▶ **Exercise aim**
Repeat exactly the lines of the listing below, please, starting with the first and ending with the line containing "VYGOTSKIAN ZONE OF PROXIMAL DEVELOPMENT (ZPD)"; leave out the rest.

*** Block opens ***

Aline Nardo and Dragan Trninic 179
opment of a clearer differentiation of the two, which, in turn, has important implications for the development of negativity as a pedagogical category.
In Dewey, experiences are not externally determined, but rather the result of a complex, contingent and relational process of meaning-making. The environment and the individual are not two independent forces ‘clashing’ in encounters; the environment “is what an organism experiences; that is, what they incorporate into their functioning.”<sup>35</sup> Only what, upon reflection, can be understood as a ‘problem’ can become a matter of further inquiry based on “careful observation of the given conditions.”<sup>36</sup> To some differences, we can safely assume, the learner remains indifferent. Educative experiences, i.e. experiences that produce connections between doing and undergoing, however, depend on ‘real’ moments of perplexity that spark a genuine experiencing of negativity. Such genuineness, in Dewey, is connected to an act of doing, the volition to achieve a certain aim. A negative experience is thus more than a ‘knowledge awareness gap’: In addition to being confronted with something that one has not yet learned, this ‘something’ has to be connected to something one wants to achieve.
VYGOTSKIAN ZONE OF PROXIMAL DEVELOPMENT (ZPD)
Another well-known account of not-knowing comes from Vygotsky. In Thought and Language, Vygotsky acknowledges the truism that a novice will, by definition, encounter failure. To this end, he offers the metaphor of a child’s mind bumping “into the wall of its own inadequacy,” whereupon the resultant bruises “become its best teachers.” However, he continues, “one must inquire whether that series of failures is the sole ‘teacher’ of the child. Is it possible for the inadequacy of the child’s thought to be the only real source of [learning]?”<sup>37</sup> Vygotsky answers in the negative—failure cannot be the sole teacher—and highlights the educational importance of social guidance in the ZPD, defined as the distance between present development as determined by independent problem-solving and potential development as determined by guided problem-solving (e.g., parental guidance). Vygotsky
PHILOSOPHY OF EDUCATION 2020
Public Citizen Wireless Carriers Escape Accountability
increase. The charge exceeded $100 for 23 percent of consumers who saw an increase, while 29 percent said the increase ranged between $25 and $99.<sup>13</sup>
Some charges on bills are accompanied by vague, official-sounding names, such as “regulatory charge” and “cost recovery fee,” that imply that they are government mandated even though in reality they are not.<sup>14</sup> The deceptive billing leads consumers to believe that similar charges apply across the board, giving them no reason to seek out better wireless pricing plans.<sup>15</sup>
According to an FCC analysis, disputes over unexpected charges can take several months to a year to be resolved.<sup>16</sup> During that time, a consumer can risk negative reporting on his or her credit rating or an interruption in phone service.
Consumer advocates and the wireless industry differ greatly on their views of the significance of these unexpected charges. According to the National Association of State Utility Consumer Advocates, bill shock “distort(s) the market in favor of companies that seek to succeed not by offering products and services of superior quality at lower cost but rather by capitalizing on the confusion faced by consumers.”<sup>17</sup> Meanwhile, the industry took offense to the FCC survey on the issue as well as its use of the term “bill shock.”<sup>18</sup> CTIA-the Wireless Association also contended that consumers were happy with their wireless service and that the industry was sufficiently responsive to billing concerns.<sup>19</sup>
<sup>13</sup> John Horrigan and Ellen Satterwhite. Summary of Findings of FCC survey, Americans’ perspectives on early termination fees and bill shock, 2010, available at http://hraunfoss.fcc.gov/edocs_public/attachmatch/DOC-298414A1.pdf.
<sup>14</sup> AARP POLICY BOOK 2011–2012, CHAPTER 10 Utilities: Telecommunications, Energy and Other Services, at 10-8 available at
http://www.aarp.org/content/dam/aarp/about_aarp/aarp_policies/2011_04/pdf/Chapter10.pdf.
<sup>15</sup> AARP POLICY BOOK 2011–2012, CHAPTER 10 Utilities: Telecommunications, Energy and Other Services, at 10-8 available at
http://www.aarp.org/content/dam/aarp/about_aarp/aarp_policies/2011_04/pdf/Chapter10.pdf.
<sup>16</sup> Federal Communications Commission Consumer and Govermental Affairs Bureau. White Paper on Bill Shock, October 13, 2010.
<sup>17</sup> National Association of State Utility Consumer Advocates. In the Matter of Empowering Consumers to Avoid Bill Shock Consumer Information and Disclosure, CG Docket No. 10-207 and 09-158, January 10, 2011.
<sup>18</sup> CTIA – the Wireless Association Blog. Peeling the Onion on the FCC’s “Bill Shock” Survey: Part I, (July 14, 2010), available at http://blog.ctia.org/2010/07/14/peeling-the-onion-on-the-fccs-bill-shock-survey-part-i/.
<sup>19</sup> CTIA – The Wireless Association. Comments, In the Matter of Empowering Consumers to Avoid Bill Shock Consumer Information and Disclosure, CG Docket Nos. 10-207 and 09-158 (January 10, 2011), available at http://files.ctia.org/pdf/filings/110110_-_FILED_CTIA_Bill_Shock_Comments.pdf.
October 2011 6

*** Block closes ***

▶ **Response to this task**
Aline Nardo and Dragan Trninic 179
opment of a clearer differentiation of the two, which, in turn, has important implications for the development of negativity as a pedagogical category.
In Dewey, experiences are not externally determined, but rather the result of a complex, contingent and relational process of meaning-making. The environment and the individual are not two independent forces ‘clashing’ in encounters; the environment “is what an organism experiences; that is, what they incorporate into their functioning.”<sup>35</sup> Only what, upon reflection, can be understood as a ‘problem’ can become a matter of further inquiry based on “careful observation of the given conditions.”<sup>36</sup> To some differences, we can safely assume, the learner remains indifferent. Educative experiences, i.e. experiences that produce connections between doing and undergoing, however, depend on ‘real’ moments of perplexity that spark a genuine experiencing of negativity. Such genuineness, in Dewey, is connected to an act of doing, the volition to achieve a certain aim. A negative experience is thus more than a ‘knowledge awareness gap’: In addition to being confronted with something that one has not yet learned, this ‘something’ has to be connected to something one wants to achieve.
VYGOTSKIAN ZONE OF PROXIMAL DEVELOPMENT (ZPD)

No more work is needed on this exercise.